__Your objective__:
Update the material below by changing every "Lentokenttä" to "Airport" and leaving everything else unchanged.

__Provided material__:
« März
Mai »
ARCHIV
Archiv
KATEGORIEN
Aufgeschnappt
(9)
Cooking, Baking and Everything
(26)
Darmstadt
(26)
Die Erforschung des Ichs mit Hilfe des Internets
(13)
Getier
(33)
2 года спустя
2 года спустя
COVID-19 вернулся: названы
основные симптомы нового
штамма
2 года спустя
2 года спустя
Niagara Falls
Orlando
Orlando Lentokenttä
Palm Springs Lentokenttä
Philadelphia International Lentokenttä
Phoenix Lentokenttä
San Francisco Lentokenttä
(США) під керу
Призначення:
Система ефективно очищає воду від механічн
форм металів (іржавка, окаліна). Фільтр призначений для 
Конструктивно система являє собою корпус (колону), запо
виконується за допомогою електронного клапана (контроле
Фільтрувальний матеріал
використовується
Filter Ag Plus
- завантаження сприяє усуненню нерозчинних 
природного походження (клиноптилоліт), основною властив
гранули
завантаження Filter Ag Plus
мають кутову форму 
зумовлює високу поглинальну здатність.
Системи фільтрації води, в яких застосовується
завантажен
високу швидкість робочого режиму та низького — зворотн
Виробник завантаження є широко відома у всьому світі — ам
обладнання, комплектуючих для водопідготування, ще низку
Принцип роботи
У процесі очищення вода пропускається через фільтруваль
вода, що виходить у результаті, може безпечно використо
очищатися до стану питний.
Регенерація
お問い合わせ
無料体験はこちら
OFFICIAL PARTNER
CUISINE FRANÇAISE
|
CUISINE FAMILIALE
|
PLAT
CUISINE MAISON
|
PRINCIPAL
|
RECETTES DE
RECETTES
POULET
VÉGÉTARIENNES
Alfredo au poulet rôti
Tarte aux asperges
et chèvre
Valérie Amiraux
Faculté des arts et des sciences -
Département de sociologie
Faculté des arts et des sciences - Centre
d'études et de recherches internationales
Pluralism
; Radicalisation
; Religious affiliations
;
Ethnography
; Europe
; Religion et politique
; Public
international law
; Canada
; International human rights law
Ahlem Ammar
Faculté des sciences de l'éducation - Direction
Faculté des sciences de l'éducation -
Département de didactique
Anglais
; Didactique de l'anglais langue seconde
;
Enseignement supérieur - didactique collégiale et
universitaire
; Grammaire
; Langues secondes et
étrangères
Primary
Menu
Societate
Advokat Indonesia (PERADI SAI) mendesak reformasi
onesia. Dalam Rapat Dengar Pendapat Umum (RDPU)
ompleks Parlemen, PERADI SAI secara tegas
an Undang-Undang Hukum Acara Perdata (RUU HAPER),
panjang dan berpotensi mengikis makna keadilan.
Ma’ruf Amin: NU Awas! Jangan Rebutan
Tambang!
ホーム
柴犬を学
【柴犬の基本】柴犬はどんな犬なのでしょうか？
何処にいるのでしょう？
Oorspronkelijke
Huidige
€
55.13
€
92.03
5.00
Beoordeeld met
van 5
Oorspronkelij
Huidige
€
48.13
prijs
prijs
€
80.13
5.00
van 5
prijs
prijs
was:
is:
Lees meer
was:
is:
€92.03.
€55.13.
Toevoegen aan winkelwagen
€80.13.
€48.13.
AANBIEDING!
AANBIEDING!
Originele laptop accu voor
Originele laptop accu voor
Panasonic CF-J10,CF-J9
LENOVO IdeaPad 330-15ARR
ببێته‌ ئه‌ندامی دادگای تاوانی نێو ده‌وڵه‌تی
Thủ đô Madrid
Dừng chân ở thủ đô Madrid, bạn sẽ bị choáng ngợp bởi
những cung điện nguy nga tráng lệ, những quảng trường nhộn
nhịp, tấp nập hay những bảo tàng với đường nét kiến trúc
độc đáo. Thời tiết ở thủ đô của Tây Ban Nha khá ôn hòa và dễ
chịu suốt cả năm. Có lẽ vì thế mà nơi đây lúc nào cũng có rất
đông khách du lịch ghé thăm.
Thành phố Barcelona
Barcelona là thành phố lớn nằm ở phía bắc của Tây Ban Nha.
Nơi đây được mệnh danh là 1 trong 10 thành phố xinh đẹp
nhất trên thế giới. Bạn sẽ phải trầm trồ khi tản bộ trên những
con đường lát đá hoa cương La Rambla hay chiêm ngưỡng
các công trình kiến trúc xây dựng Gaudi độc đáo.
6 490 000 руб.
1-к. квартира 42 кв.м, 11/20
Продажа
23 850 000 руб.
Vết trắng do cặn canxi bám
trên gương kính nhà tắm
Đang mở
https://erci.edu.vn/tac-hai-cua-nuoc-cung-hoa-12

__Task response__:
« März
Mai »
ARCHIV
Archiv
KATEGORIEN
Aufgeschnappt
(9)
Cooking, Baking and Everything
(26)
Darmstadt
(26)
Die Erforschung des Ichs mit Hilfe des Internets
(13)
Getier
(33)
2 года спустя
2 года спустя
COVID-19 вернулся: названы
основные симптомы нового
штамма
2 года спустя
2 года спустя
Niagara Falls
Orlando
Orlando Airport
Palm Springs Airport
Philadelphia International Airport
Phoenix Airport
San Francisco Airport
(США) під керу
Призначення:
Система ефективно очищає воду від механічн
форм металів (іржавка, окаліна). Фільтр призначений для 
Конструктивно система являє собою корпус (колону), запо
виконується за допомогою електронного клапана (контроле
Фільтрувальний матеріал
використовується
Filter Ag Plus
- завантаження сприяє усуненню нерозчинних 
природного походження (клиноптилоліт), основною властив
гранули
завантаження Filter Ag Plus
мають кутову форму 
зумовлює високу поглинальну здатність.
Системи фільтрації води, в яких застосовується
завантажен
високу швидкість робочого режиму та низького — зворотн
Виробник завантаження є широко відома у всьому світі — ам
обладнання, комплектуючих для водопідготування, ще низку
Принцип роботи
У процесі очищення вода пропускається через фільтруваль
вода, що виходить у результаті, може безпечно використо
очищатися до стану питний.
Регенерація
お問い合わせ
無料体験はこちら
OFFICIAL PARTNER
CUISINE FRANÇAISE
|
CUISINE FAMILIALE
|
PLAT
CUISINE MAISON
|
PRINCIPAL
|
RECETTES DE
RECETTES
POULET
VÉGÉTARIENNES
Alfredo au poulet rôti
Tarte aux asperges
et chèvre
Valérie Amiraux
Faculté des arts et des sciences -
Département de sociologie
Faculté des arts et des sciences - Centre
d'études et de recherches internationales
Pluralism
; Radicalisation
; Religious affiliations
;
Ethnography
; Europe
; Religion et politique
; Public
international law
; Canada
; International human rights law
Ahlem Ammar
Faculté des sciences de l'éducation - Direction
Faculté des sciences de l'éducation -
Département de didactique
Anglais
; Didactique de l'anglais langue seconde
;
Enseignement supérieur - didactique collégiale et
universitaire
; Grammaire
; Langues secondes et
étrangères
Primary
Menu
Societate
Advokat Indonesia (PERADI SAI) mendesak reformasi
onesia. Dalam Rapat Dengar Pendapat Umum (RDPU)
ompleks Parlemen, PERADI SAI secara tegas
an Undang-Undang Hukum Acara Perdata (RUU HAPER),
panjang dan berpotensi mengikis makna keadilan.
Ma’ruf Amin: NU Awas! Jangan Rebutan
Tambang!
ホーム
柴犬を学
【柴犬の基本】柴犬はどんな犬なのでしょうか？
何処にいるのでしょう？
Oorspronkelijke
Huidige
€
55.13
€
92.03
5.00
Beoordeeld met
van 5
Oorspronkelij
Huidige
€
48.13
prijs
prijs
€
80.13
5.00
van 5
prijs
prijs
was:
is:
Lees meer
was:
is:
€92.03.
€55.13.
Toevoegen aan winkelwagen
€80.13.
€48.13.
AANBIEDING!
AANBIEDING!
Originele laptop accu voor
Originele laptop accu voor
Panasonic CF-J10,CF-J9
LENOVO IdeaPad 330-15ARR
ببێته‌ ئه‌ندامی دادگای تاوانی نێو ده‌وڵه‌تی
Thủ đô Madrid
Dừng chân ở thủ đô Madrid, bạn sẽ bị choáng ngợp bởi
những cung điện nguy nga tráng lệ, những quảng trường nhộn
nhịp, tấp nập hay những bảo tàng với đường nét kiến trúc
độc đáo. Thời tiết ở thủ đô của Tây Ban Nha khá ôn hòa và dễ
chịu suốt cả năm. Có lẽ vì thế mà nơi đây lúc nào cũng có rất
đông khách du lịch ghé thăm.
Thành phố Barcelona
Barcelona là thành phố lớn nằm ở phía bắc của Tây Ban Nha.
Nơi đây được mệnh danh là 1 trong 10 thành phố xinh đẹp
nhất trên thế giới. Bạn sẽ phải trầm trồ khi tản bộ trên những
con đường lát đá hoa cương La Rambla hay chiêm ngưỡng
các công trình kiến trúc xây dựng Gaudi độc đáo.
6 490 000 руб.
1-к. квартира 42 кв.м, 11/20
Продажа
23 850 000 руб.
Vết trắng do cặn canxi bám
trên gương kính nhà tắm
Đang mở
https://erci.edu.vn/tac-hai-cua-nuoc-cung-hoa-12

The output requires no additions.